++++ BRANO ++++
Ad entrare nel dettaglio è stato poi il pm Luca Primicerio che ha ripercorso il rapporto tra Denis e Isabella. I due si conobbero nel 1985 e tra loro nacque subito una relazione che tra alti e bassi andò avanti fino più o meno all’inizio dell’estate del 1989. Una relazione caratterizzata dalla grande gelosia di Isabella, confermata dalle dichiarazioni di tanti testimoni ascoltati in aula nel corso delle udienze. Un’ossessione quella di Isabella nei confronti di Denis che veniva controllato, con appostamenti e telefonate continue.

Testimone chiave, per ricostruire il rapporto tra i due e l’ossessione della Internò per Bergamini, è Tiziana Rota, moglie di Maurizio Lucchetti, ex compagno di squadra di Denis: “Era l’unica che conoscevo a Cosenza – avrebbe affermato Rota nell’escussione effettuata a Crema (a Cosenza non si era riusciti a farla scendere) – e uscivamo insieme. Con me è stata brava, eravamo amiche e dormiva da me quando mio marito era in ritiro. Con lei ho passato due anni molto belli a Cosenza, andavo spesso a mangiare a casa sua. Qualche mese dopo averla conosciuta mi ha raccontato dell’aborto, mi ha detto che lo sapevano la madre e la zia ma non doveva saperne nulla il padre e che lo aveva fatto perché Denis non la voleva sposare. Mi ha detto che ci stava di mezzo l’onore, che non potevo capire perché io ero del nord”.
++++ DATI FORNITI ++++
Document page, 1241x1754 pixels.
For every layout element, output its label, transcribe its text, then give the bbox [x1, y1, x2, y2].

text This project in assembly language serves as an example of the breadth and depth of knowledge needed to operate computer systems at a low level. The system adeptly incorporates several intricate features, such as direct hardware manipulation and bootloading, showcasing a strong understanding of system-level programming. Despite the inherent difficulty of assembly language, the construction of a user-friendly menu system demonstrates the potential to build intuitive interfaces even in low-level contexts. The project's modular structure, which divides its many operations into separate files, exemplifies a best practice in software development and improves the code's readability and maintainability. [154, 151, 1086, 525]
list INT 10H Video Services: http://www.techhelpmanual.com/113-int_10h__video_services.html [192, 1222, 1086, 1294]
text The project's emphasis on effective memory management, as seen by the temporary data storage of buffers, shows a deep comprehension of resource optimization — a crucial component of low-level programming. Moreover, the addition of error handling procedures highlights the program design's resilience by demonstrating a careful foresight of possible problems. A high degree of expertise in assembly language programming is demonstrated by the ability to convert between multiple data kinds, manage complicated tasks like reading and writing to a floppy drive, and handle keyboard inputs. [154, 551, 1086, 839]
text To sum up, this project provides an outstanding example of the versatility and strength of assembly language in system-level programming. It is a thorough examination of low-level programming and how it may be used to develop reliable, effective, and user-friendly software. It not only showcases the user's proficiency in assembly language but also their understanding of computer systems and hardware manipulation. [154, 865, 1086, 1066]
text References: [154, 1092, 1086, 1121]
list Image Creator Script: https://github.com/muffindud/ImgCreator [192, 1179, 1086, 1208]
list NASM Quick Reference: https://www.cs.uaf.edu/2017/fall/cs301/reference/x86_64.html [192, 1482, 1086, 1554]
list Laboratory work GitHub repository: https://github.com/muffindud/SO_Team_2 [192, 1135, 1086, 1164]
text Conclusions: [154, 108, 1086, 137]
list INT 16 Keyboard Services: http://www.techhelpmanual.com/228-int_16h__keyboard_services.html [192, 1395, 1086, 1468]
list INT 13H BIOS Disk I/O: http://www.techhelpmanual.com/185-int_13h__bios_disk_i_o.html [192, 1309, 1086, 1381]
++++
**CONSEGNA**
Riscrivi il brano sul rapporto tra Denis e Isabella, tutto ciò che va da "Ad entrare nel" giù fino a "e telefonate continue.", rinominando "pm" in "pubblico ministero".

**SOLUZIONE**
Ad entrare nel dettaglio è stato poi il pubblico ministero Luca Primicerio che ha ripercorso il rapporto tra Denis e Isabella. I due si conobbero nel 1985 e tra loro nacque subito una relazione che tra alti e bassi andò avanti fino più o meno all’inizio dell’estate del 1989. Una relazione caratterizzata dalla grande gelosia di Isabella, confermata dalle dichiarazioni di tanti testimoni ascoltati in aula nel corso delle udienze. Un’ossessione quella di Isabella nei confronti di Denis che veniva controllato, con appostamenti e telefonate continue.